◆ Exercise goal: Repeat the lines below word for word, from the first line through the line that contains "Answer: 145V". Leave the pictures out of your answer.

◆ The records:
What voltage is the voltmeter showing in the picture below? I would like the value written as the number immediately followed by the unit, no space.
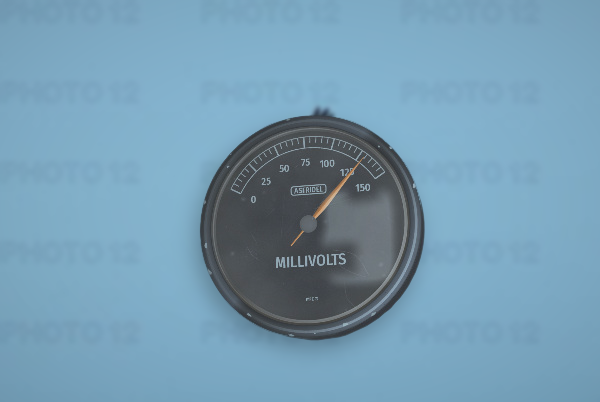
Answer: 130mV
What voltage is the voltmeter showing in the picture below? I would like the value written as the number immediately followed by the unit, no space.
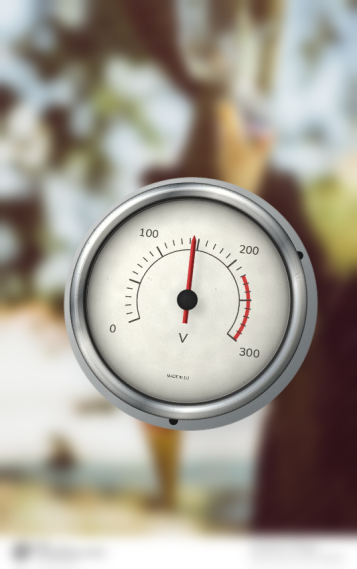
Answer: 145V
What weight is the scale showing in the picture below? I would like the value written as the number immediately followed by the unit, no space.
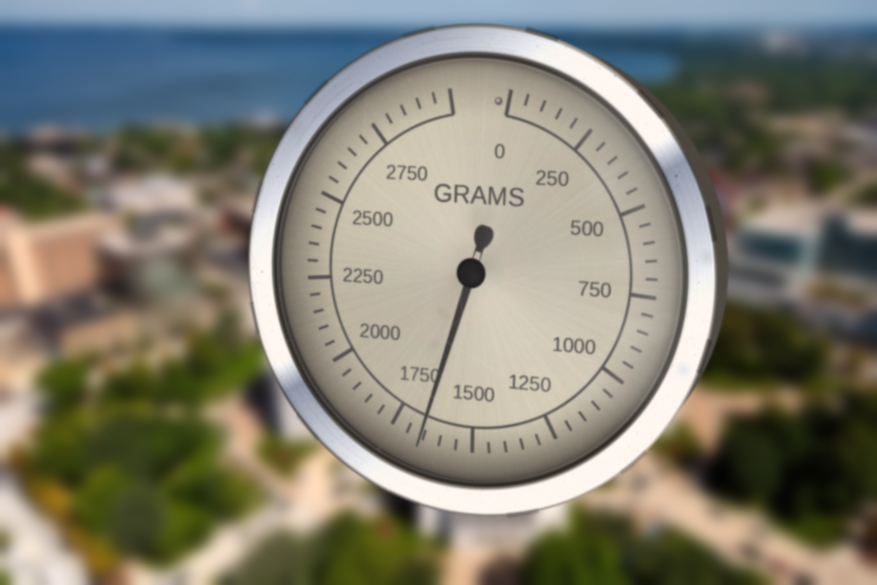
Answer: 1650g
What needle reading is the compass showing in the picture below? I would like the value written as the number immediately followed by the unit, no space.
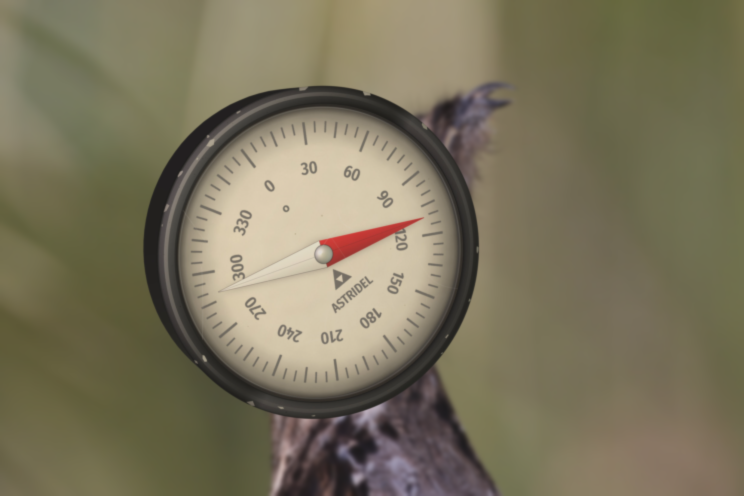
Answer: 110°
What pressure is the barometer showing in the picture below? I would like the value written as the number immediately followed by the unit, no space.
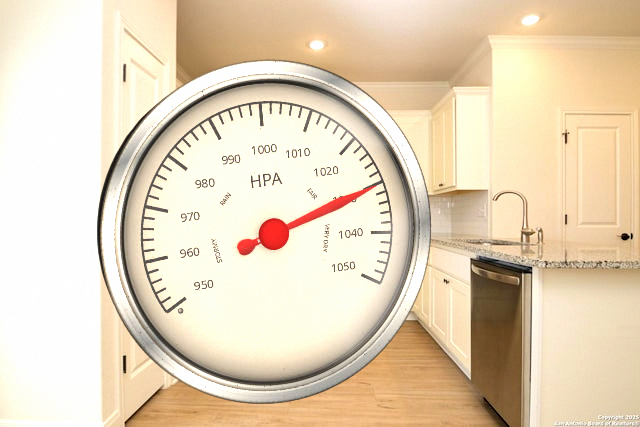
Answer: 1030hPa
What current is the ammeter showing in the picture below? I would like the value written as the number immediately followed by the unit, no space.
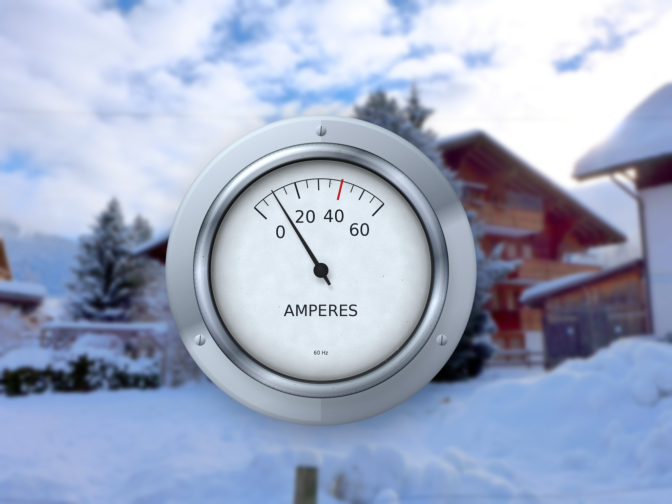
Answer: 10A
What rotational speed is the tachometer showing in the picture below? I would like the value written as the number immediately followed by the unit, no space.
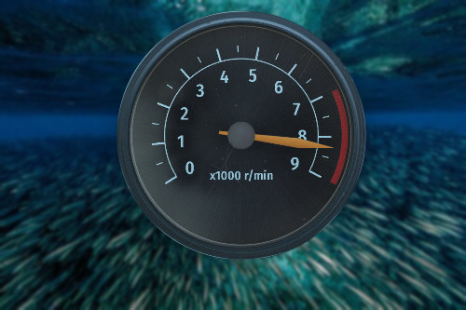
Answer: 8250rpm
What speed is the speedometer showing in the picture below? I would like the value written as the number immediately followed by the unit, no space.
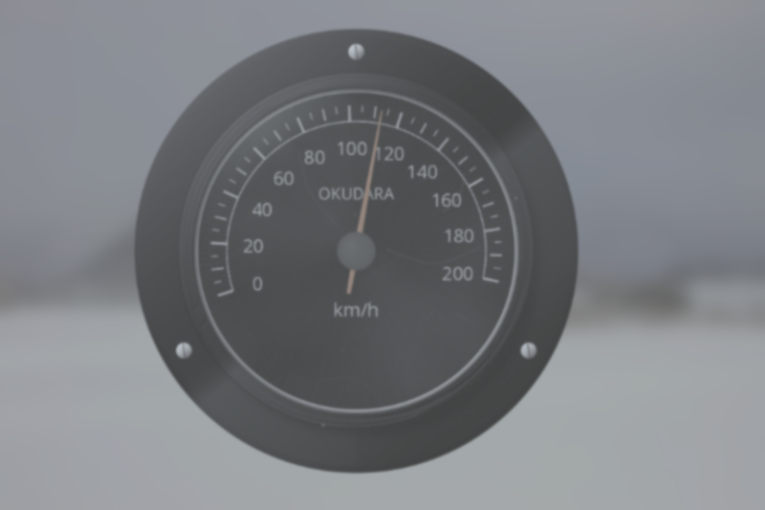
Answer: 112.5km/h
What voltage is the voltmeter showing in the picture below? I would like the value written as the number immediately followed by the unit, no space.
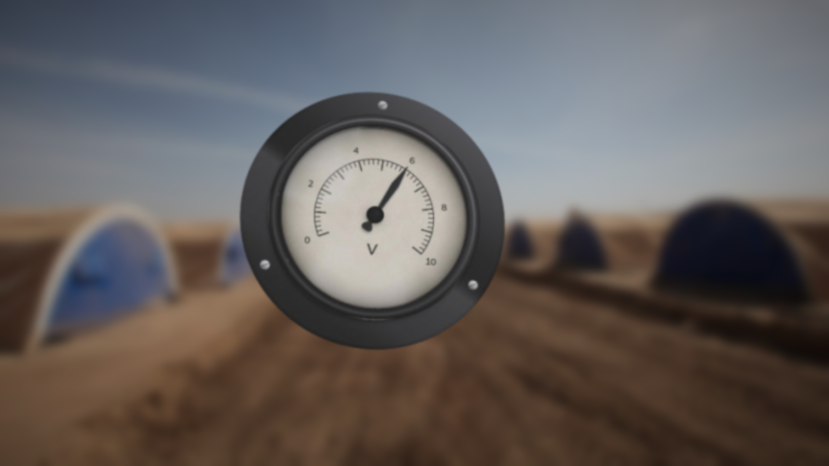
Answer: 6V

◆ Written response:
What voltage is the voltmeter showing in the picture below? I would like the value written as the number immediately followed by the unit, no space.
Answer: 130mV
What voltage is the voltmeter showing in the picture below? I would like the value written as the number immediately followed by the unit, no space.
Answer: 145V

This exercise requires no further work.